_Work request_
Output each of the entries exactly, skipping every picture they contain.

• • • • •

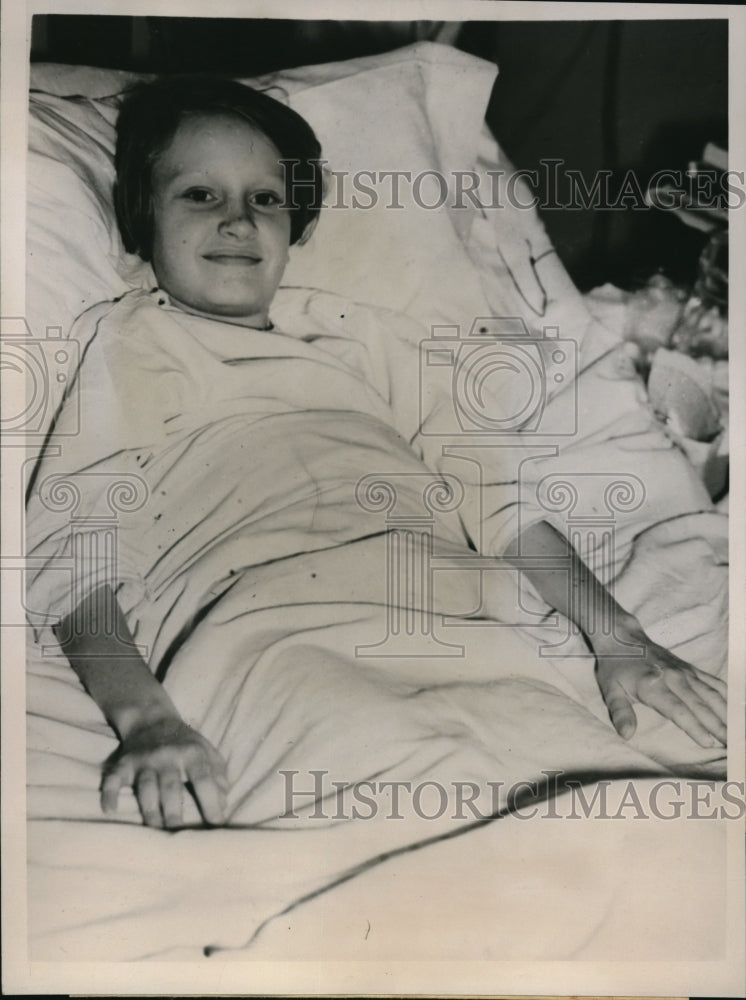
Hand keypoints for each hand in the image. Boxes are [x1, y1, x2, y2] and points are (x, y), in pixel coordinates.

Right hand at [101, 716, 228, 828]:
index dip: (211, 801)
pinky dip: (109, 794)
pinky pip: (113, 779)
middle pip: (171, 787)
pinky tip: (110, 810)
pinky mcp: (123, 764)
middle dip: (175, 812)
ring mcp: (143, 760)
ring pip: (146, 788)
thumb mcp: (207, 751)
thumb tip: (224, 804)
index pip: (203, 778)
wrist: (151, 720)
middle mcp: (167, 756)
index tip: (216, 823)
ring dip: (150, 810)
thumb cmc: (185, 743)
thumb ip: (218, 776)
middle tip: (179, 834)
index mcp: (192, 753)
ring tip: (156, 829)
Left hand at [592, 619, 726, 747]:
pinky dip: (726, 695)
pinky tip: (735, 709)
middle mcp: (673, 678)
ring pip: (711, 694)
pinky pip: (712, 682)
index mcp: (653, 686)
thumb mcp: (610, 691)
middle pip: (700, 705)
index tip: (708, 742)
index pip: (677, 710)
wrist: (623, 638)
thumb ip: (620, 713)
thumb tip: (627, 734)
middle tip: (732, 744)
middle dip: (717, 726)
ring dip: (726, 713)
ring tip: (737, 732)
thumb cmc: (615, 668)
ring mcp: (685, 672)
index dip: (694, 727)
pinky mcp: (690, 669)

• • • • •

_Solution below_
Hand keypoints for each hand in the image. Boxes are [x1, y1, x2, y2] and points are (x, y), in pixel coordinates.

Right hand at [101, 716, 228, 828]:
index dip: (211, 801)
pinky dip: (109, 794)
pinky pip: (113, 779)
middle pip: (171, 787)
pinky tip: (110, 810)
pinky mcp: (123, 764)
middle dip: (175, 812)
ring mcp: (143, 760)
ring pip: (146, 788)
thumb mcp: (207, 751)
thumb tip: (224, 804)
index pip: (203, 778)
wrist: (151, 720)
middle mcp: (167, 756)
index tip: (216, 823)
ring dip: (150, 810)
thumb cmc: (185, 743)
thumb ip: (218, 776)
middle tip: (179, 834)
index mcp: (192, 753)
ring tip: (156, 829)
Left hand at [592, 619, 726, 747]:
pinky dip: (726, 695)
pinky tip: (735, 709)
middle mcp: (673, 678)
ring pip: (711, 694)
pinky pip: (712, 682)
index mcp: (653, 686)
thumb mcp: (610, 691)
middle pip: (700, 705)
index tip: (708, 742)
index pip: (677, 710)
wrist: (623, 638)
thumb ip: (620, 713)
thumb tip: (627, 734)
middle tip: (732, 744)
middle dip: (717, 726)
ring dip: (726, 713)
ring tip: (737, 732)
thumb cmc: (615, 668)
ring mcp: (685, 672)
index dip: (694, 727)
pinky mcp: (690, 669)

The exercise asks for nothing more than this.